Like the rest of the population some things irk, some things annoy and some thing really make me unhappy.
In this case, I feel really aggrieved for a family company, who have recently ‘fallen out’ with their web company.
I should perhaps explain something here – I do a little bit of helping out some solicitors who from time to time come to talk to me regarding IT issues, I have the enviable ability to explain stuff in layman’s terms 🙂 (I shall not give any details of the case, or indicate who the parties may be however).
Now this is something we hear of all the time – holding domain names for ransom. This it seems is a loathsome practice, mainly carried out be unscrupulous web companies. 😡
In this scenario, a non ‘web-savvy’ retailer went to a web design company and negotiated for a new eCommerce site to retail their product, this was accompanied with a .com domain purchase and an SEO contract to boost the site traffic. All good so far.
Now here’s the problem – the SEO part of the contract never hit the targets that were agreed, so the retailer held back on payment for that part of the deal, not the domain or the website part, just the SEO part. 😯
Unsurprisingly, this caused the relationship between the two companies to deteriorate to the level that the web company refused to release the website and the domain to the retailer, gave 4 days notice that unless the bill was settled the website would be taken offline, and demanded £1000 for the domain to be re-registered in the retailers name as the web company had registered it as themselves.

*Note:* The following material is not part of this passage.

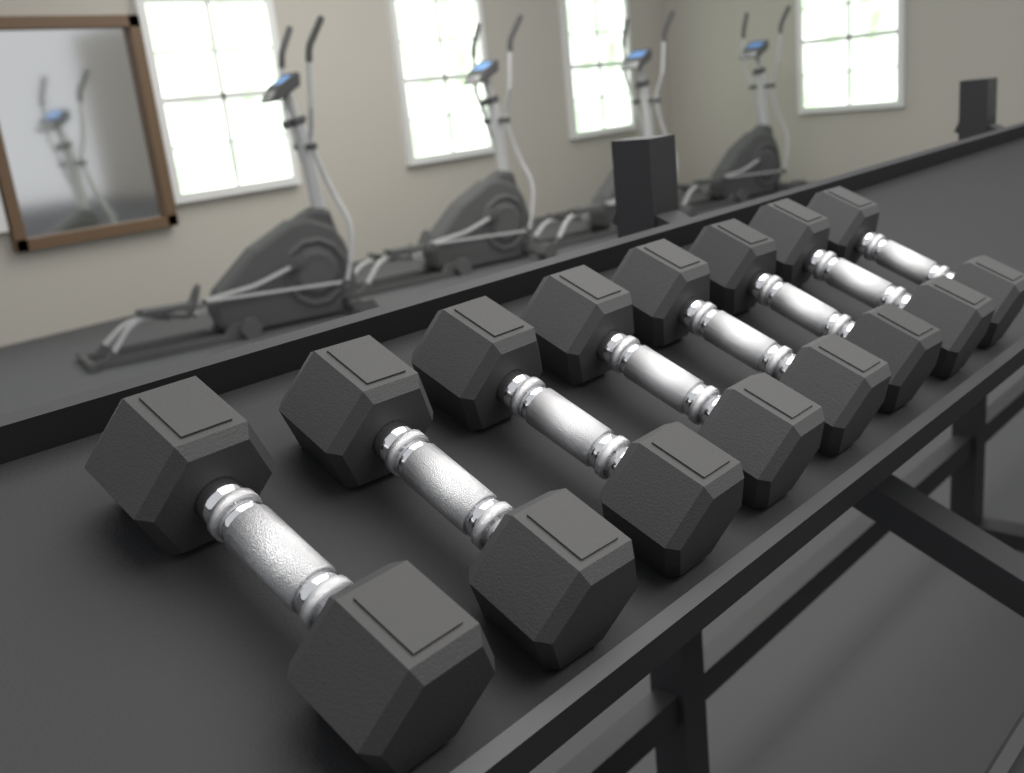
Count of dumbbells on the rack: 8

And the result? the web company did indeed suspend the website, just at the clients busy period (they retail a product much sought after at Christmas). This means that the web company will get sued, including a claim for all the court costs, and a bill for ‘loss of earnings’ over the clients busy period, lets just say that this will end with a 5 figure sum.
Stupid, stupid, stupid. All over a domain name costing lees than £10!
Although I understand that having some hold over a client means that you have some come-back in case the customer doesn’t play nice (read ‘pay the bill’), in this case they had paid for the parts the web company was withholding and had the SEO been good enough, then the whole thing would not have gone sour.
As I said, sadly this isn’t unusual or uncommon. Other tricks include, not giving out the FTP details of a site after payment so the client can’t get to the files to move them, posting nasty messages on the homepage of the sites (I have seen things like ‘This client doesn’t pay their bills’), or completely redirecting a site to a competitor.
What to we at Rochester & Associates Ltd do? Simple: in the case on non payment for a part of a contract, we stop doing that bit. In this case, the client would have had free access to move his domain and website, and we would have negotiated on the SEO to see if we could come to an agreement for the work done and parted. If the relationship has soured, then who want’s to continue doing business?